◆ Task goal: Check each line of the data, and copy those where "Grantees" appears.

════════════════════

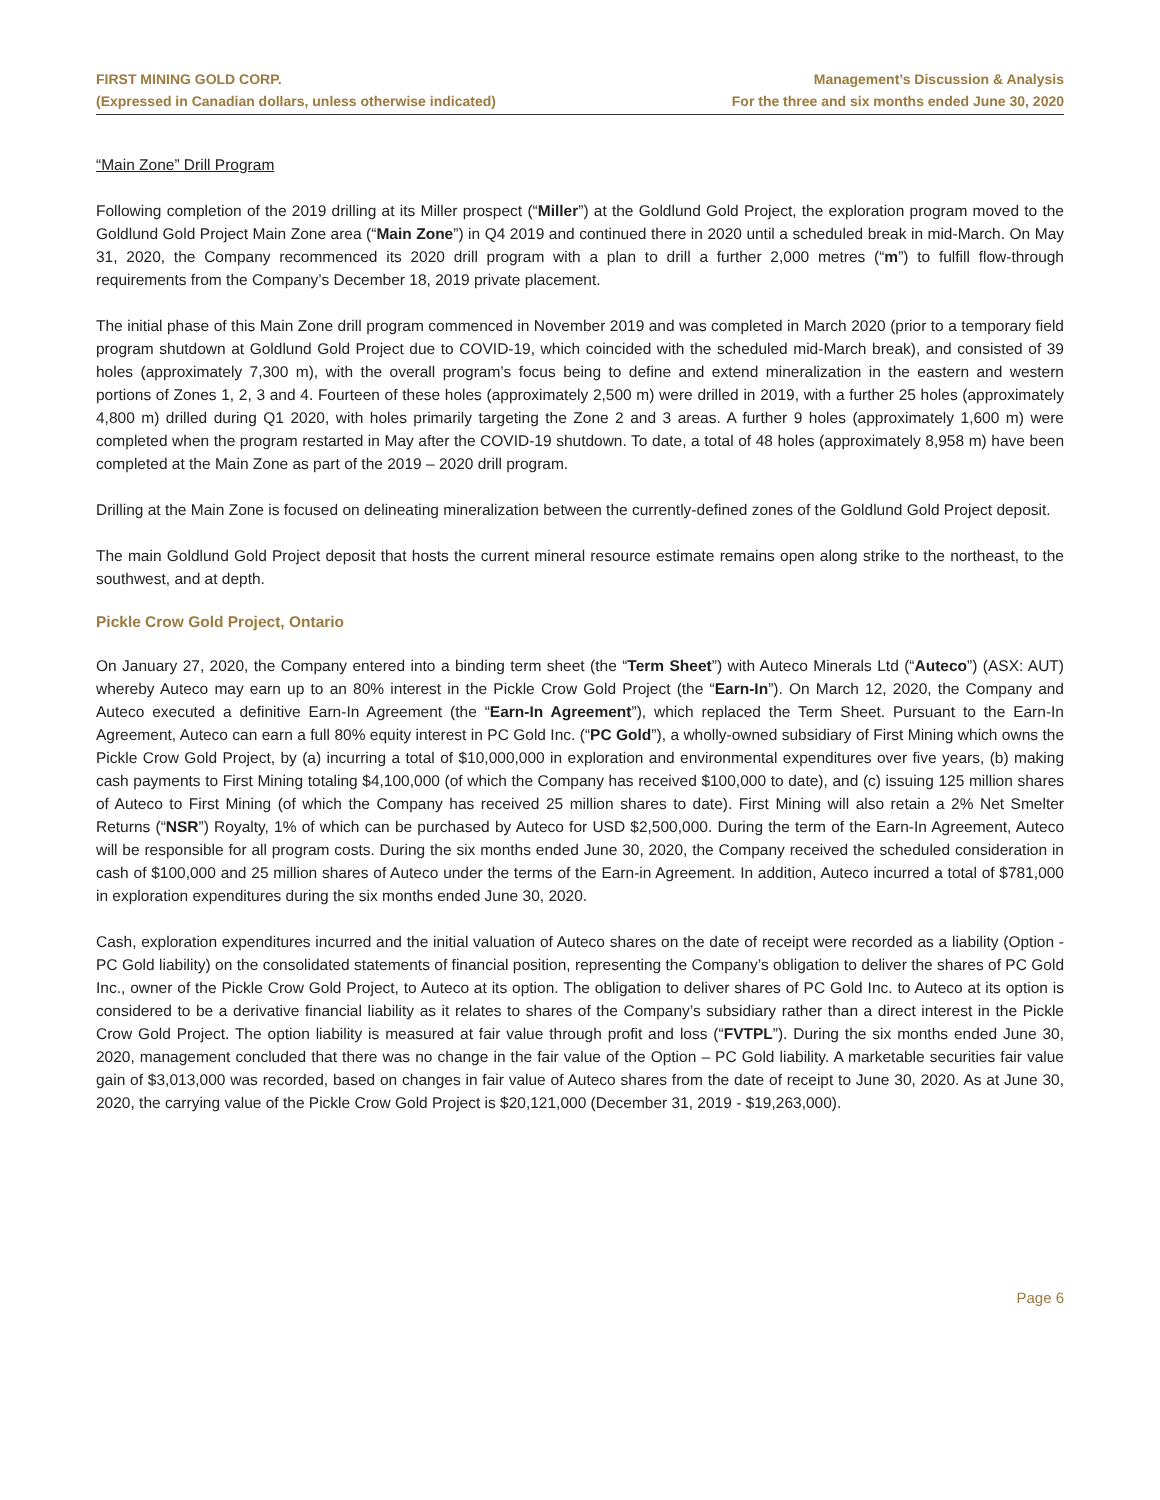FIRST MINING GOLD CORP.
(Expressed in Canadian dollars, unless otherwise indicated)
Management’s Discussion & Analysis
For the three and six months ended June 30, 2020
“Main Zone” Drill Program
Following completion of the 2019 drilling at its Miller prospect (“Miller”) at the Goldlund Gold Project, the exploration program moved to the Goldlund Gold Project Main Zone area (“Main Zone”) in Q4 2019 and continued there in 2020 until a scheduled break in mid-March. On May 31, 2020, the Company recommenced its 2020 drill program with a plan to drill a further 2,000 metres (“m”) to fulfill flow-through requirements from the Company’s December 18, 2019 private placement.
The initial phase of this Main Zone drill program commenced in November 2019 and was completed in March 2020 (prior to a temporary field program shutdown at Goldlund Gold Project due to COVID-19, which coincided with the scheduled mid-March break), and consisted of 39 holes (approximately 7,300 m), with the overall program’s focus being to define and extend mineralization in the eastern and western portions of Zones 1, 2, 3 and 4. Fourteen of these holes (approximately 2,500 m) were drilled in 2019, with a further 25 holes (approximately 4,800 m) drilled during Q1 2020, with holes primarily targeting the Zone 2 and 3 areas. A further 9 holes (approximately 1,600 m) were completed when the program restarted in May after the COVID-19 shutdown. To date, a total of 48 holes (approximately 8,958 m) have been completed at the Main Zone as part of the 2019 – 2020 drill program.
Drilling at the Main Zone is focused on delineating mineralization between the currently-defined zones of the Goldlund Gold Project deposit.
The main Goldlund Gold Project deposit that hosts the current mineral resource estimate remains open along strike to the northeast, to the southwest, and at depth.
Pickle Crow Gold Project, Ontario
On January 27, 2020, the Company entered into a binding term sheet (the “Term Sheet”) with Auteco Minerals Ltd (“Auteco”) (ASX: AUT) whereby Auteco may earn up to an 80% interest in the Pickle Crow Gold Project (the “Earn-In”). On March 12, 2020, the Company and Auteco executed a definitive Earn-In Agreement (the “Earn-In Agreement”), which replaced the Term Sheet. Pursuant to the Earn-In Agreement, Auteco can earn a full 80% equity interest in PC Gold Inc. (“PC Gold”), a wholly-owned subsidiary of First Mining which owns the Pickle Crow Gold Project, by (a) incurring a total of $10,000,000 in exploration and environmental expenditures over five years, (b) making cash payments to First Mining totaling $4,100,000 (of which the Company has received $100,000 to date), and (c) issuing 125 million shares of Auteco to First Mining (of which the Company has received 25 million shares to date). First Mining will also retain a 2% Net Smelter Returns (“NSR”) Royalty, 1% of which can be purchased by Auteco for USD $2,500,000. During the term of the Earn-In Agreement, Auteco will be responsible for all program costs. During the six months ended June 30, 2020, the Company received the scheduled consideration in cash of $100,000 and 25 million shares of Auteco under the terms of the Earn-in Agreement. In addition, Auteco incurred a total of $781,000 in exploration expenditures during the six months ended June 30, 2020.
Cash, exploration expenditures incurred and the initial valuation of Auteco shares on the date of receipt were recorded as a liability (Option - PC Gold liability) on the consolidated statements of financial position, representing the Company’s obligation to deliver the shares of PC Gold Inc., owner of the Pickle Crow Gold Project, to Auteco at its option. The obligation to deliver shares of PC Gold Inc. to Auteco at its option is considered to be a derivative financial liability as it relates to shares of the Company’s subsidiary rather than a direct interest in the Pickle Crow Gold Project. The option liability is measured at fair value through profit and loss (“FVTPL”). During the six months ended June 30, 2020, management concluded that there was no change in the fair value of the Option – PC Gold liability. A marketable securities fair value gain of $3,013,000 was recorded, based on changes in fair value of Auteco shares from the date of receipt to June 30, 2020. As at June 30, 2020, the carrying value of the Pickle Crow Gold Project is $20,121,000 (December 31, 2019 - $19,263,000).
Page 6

════════════════════

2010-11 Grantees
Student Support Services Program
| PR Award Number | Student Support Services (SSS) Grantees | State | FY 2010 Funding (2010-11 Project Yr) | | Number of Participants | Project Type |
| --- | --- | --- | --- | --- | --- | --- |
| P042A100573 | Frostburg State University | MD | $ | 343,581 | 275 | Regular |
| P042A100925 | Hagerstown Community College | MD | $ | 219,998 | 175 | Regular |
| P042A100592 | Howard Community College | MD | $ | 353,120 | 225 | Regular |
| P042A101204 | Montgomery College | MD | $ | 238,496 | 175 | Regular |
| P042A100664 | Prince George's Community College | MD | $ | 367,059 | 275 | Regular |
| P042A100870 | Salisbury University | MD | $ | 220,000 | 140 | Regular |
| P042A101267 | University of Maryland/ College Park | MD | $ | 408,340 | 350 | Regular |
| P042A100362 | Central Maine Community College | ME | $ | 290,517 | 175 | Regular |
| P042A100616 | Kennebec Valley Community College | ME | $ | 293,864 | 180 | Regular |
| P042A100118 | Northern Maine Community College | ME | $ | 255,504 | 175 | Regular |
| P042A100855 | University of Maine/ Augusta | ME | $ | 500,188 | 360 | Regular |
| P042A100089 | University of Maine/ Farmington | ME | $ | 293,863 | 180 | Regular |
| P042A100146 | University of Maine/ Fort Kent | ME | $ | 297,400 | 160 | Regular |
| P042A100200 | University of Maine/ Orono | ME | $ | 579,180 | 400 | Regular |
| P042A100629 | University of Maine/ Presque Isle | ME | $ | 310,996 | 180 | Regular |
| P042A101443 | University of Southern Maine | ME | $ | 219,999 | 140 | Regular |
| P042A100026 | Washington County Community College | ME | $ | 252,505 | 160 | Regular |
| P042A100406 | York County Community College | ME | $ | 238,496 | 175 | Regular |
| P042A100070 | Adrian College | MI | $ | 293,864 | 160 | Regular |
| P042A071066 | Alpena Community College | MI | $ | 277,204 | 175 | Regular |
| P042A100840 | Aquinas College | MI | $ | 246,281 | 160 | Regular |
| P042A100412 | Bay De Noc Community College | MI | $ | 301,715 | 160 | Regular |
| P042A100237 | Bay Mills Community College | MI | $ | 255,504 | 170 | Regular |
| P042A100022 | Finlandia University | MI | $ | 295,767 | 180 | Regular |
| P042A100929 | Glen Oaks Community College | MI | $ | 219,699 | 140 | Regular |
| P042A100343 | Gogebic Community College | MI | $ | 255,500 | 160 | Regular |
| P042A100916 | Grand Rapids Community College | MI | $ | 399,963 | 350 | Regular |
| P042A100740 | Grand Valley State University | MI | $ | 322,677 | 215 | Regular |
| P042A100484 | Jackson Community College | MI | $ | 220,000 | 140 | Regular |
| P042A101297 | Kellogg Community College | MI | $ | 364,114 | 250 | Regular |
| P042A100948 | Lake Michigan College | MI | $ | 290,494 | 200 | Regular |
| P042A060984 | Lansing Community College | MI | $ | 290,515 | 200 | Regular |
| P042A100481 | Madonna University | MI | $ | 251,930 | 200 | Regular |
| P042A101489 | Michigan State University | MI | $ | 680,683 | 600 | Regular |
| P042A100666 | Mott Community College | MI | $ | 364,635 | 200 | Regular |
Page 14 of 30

════════════════════

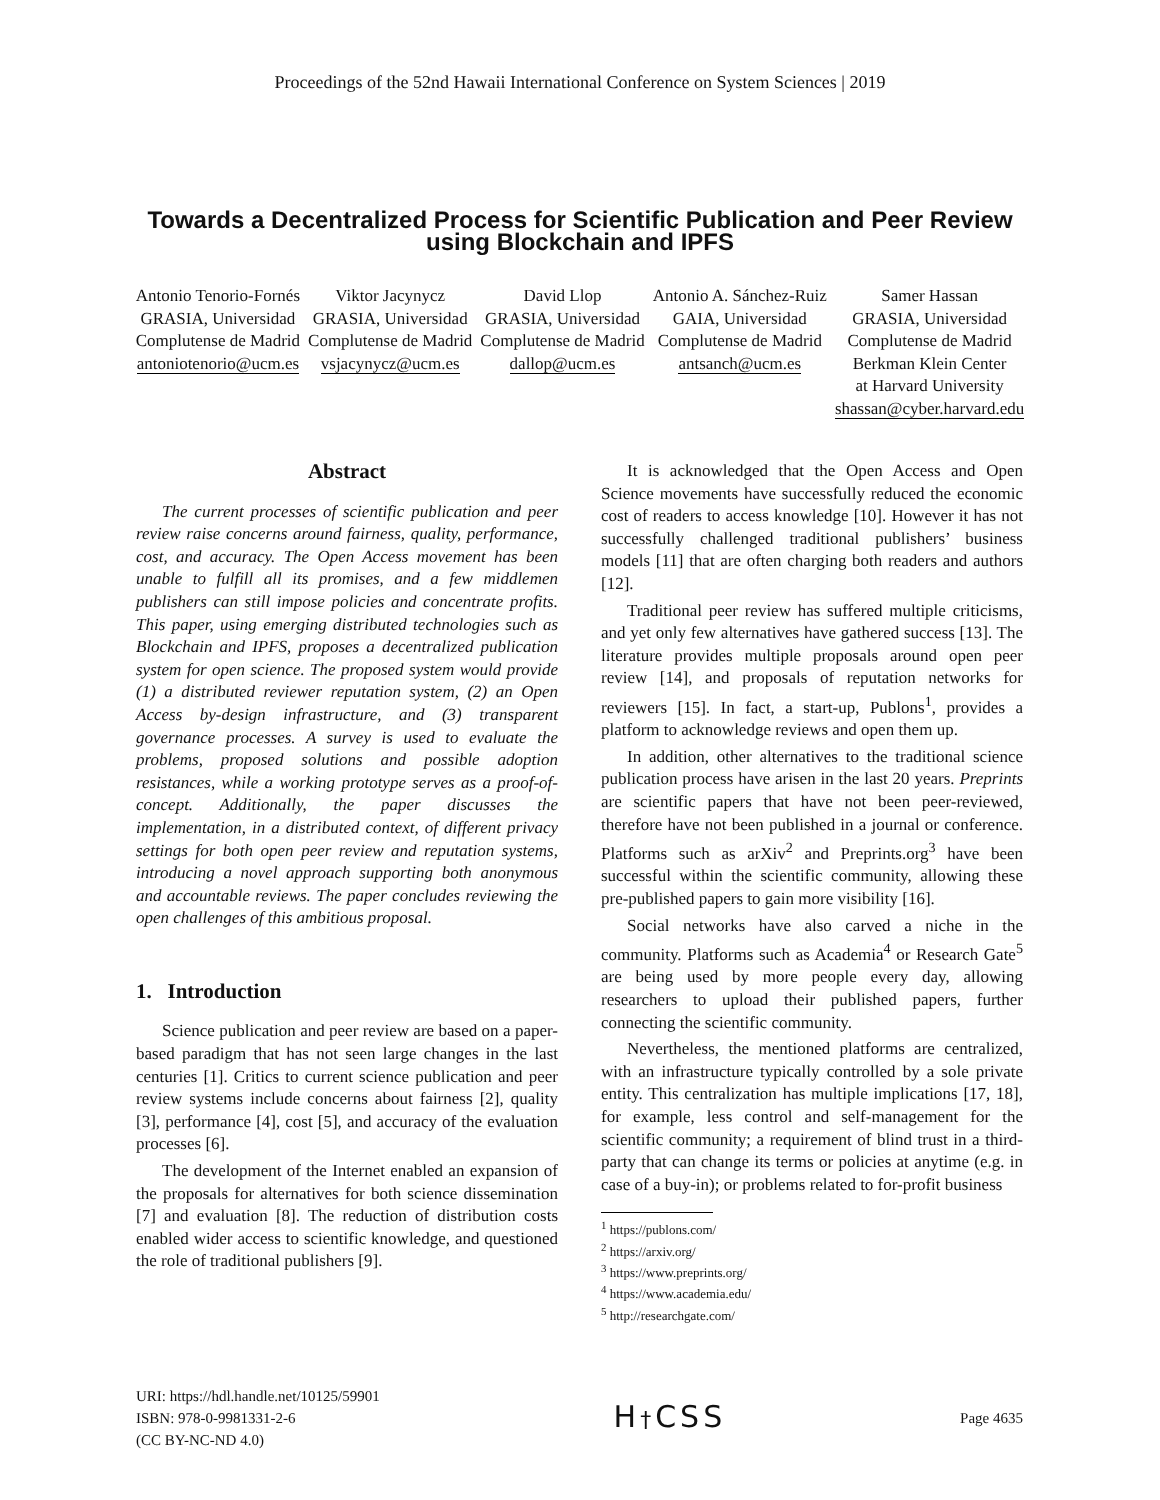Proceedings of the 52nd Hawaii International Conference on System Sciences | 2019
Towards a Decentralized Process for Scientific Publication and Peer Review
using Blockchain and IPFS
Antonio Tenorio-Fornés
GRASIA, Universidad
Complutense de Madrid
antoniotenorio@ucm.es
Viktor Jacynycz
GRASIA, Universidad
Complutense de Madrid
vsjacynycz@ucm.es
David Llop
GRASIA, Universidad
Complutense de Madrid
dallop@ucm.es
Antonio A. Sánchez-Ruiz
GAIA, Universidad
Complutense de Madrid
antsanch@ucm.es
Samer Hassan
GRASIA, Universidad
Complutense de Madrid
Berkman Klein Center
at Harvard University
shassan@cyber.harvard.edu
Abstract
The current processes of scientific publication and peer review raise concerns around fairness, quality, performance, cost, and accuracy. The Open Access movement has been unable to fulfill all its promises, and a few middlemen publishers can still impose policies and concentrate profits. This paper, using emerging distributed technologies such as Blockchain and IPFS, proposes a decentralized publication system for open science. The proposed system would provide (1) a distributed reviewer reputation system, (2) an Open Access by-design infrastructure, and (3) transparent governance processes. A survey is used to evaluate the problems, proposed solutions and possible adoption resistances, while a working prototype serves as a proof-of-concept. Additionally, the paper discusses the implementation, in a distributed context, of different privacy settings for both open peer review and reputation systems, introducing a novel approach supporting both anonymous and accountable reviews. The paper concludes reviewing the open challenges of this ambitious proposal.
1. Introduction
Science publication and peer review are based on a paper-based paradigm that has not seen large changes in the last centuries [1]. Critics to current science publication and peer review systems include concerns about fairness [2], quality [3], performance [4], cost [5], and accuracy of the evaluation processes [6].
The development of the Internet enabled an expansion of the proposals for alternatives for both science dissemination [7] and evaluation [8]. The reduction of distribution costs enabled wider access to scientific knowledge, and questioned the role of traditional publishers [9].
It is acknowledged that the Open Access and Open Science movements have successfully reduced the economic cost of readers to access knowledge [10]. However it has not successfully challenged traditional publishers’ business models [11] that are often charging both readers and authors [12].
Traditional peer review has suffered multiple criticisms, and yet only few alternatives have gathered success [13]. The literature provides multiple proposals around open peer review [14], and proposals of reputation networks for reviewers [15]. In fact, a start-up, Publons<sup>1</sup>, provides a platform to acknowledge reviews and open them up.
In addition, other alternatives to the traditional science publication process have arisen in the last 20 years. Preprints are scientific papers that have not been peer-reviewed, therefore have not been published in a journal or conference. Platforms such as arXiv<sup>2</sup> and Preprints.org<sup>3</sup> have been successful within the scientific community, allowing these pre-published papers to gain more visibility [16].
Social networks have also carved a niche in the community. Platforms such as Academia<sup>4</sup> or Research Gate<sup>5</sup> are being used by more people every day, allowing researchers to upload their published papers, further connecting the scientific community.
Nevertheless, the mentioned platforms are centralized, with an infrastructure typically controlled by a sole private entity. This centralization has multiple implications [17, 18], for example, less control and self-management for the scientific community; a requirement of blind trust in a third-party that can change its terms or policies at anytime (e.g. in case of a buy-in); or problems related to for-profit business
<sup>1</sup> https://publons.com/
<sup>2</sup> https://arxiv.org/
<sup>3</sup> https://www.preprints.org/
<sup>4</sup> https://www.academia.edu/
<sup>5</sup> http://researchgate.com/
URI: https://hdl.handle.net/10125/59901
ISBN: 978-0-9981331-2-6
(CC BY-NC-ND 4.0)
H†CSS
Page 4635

════════════════════

◆ Task result:
2010-11 Grantees
| PR Award Number | Student Support Services (SSS) Grantees | State | FY 2010 Funding (2010-11 Project Yr) | | Number of Participants | Project Type |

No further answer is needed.